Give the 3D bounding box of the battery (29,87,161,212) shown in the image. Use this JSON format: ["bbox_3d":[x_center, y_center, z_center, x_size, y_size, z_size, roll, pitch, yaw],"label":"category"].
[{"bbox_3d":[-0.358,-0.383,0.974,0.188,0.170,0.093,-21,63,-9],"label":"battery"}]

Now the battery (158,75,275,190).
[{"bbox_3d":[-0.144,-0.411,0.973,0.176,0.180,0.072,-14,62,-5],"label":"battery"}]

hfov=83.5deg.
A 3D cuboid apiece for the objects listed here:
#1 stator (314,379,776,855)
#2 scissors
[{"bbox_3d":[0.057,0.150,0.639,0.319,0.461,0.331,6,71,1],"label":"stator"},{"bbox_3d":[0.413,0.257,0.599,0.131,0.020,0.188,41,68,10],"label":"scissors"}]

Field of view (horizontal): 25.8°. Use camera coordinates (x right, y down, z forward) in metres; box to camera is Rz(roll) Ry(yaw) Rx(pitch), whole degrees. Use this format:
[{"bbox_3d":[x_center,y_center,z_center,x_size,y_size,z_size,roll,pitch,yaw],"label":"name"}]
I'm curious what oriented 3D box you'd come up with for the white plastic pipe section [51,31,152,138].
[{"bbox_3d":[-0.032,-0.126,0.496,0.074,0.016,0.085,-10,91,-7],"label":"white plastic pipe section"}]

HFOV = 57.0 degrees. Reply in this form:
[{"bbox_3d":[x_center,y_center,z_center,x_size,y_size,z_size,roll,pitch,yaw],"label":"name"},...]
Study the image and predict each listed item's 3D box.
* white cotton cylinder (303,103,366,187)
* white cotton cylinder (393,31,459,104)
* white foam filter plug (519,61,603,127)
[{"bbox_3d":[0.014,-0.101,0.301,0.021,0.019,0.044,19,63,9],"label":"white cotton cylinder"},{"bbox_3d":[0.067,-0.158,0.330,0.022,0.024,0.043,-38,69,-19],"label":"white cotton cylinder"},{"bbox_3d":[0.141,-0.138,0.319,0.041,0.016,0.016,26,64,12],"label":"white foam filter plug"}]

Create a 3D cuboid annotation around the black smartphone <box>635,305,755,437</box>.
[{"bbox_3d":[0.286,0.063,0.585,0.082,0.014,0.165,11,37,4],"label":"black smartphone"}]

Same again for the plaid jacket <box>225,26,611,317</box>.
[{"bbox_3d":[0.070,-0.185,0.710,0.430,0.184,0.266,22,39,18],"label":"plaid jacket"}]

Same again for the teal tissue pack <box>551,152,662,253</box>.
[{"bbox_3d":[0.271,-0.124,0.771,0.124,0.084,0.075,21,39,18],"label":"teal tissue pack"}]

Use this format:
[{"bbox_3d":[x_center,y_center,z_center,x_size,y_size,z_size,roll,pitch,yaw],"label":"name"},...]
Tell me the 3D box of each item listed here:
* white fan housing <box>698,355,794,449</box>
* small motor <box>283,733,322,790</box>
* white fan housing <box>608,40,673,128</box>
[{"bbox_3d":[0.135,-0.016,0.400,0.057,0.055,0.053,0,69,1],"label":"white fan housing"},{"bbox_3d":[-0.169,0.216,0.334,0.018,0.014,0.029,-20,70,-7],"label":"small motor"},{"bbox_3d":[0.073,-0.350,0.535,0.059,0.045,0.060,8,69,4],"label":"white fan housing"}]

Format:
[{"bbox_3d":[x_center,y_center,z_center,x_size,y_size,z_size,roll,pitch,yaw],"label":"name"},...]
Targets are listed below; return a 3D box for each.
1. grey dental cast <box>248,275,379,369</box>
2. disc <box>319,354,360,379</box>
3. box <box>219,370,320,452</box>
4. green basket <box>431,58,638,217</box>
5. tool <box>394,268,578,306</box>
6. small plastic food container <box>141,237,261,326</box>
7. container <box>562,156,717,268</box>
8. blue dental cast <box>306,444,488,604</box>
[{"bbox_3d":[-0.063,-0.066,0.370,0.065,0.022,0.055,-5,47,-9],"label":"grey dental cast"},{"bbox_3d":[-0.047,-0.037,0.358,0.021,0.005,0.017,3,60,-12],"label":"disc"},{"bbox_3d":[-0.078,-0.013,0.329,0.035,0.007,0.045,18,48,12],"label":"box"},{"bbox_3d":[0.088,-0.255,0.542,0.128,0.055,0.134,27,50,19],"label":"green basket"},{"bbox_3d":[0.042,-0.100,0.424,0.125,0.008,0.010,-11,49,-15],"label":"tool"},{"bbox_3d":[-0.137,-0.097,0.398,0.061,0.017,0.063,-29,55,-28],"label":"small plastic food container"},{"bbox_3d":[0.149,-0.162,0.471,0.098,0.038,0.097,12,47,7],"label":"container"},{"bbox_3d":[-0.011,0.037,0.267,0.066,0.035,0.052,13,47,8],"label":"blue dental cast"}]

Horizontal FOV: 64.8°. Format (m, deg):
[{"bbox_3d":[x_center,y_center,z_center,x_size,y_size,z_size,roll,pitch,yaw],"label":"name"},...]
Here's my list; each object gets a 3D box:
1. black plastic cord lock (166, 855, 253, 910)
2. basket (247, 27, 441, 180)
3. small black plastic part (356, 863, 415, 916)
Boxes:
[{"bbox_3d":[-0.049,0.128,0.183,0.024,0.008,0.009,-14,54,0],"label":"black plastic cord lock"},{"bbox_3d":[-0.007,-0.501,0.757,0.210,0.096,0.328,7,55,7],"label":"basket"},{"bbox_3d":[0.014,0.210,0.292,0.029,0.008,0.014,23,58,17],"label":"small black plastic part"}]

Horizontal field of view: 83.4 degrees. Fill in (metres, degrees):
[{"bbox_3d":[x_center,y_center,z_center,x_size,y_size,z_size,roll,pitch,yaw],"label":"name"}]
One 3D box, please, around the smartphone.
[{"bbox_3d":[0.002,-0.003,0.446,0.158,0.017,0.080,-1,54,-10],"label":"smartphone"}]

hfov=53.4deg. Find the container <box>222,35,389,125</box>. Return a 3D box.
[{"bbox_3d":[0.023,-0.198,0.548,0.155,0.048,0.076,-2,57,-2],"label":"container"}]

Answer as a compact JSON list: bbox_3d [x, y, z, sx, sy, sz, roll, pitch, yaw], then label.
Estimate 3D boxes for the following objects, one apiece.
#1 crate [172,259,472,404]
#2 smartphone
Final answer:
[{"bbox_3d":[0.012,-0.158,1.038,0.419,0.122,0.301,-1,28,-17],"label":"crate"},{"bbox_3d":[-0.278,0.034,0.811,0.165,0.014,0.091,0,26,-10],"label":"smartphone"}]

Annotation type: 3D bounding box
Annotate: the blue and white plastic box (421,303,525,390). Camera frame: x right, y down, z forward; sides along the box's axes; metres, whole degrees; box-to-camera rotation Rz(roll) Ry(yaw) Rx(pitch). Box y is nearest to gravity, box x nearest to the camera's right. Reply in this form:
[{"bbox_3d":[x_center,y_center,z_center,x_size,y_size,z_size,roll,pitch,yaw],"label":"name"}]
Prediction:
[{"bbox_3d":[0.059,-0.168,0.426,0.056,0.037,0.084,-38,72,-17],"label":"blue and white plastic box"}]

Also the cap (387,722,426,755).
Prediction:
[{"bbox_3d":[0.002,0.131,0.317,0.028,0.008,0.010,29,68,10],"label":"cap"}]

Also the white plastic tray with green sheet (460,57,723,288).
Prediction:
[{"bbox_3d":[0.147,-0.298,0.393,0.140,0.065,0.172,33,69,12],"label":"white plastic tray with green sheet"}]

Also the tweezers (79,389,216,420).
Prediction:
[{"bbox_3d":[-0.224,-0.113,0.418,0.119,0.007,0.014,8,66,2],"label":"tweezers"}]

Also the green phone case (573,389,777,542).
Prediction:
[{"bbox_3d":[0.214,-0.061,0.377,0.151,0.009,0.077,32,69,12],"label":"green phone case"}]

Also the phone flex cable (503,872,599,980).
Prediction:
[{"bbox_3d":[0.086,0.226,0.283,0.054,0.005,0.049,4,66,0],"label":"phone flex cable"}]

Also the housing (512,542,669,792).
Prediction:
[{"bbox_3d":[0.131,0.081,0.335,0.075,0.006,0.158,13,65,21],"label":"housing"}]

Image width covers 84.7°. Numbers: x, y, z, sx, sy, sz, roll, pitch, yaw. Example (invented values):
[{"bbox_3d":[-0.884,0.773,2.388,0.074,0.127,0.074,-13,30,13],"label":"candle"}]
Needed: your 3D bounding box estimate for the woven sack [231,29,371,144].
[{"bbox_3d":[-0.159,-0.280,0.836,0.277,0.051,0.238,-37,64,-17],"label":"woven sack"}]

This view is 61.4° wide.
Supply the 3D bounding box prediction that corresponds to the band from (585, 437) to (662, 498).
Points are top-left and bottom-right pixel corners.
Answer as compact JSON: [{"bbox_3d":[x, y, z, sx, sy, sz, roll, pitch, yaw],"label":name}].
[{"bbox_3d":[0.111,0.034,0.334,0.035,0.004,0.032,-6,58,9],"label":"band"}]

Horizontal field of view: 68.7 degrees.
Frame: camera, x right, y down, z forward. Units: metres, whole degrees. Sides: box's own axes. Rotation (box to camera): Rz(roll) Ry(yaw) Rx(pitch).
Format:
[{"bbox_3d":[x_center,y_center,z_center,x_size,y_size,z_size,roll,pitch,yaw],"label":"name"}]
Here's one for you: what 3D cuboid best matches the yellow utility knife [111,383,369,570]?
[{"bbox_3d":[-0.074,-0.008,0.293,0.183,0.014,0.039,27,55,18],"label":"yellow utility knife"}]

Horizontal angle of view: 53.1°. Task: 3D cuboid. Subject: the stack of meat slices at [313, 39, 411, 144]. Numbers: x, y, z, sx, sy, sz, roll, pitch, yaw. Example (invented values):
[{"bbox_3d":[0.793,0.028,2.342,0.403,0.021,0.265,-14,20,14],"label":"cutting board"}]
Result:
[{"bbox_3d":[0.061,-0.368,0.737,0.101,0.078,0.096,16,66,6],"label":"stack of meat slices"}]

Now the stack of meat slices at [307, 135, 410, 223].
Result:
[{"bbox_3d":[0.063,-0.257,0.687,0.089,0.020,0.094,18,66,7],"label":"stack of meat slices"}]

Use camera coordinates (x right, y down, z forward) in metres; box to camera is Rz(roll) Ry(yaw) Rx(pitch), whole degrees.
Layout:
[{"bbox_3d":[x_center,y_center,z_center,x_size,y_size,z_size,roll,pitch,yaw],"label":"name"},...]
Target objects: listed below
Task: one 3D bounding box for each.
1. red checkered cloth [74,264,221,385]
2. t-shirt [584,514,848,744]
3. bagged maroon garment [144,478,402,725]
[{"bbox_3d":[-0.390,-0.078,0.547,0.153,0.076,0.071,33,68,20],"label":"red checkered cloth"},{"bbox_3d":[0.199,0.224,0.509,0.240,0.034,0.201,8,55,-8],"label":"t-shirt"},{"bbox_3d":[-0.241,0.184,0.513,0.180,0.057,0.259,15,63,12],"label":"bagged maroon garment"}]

• Your objective:
Could you copy each line of the material that holds "item"?

• Result:
Study the image and predict each listed item's 3D box.
Tell me the 3D box of each item listed here:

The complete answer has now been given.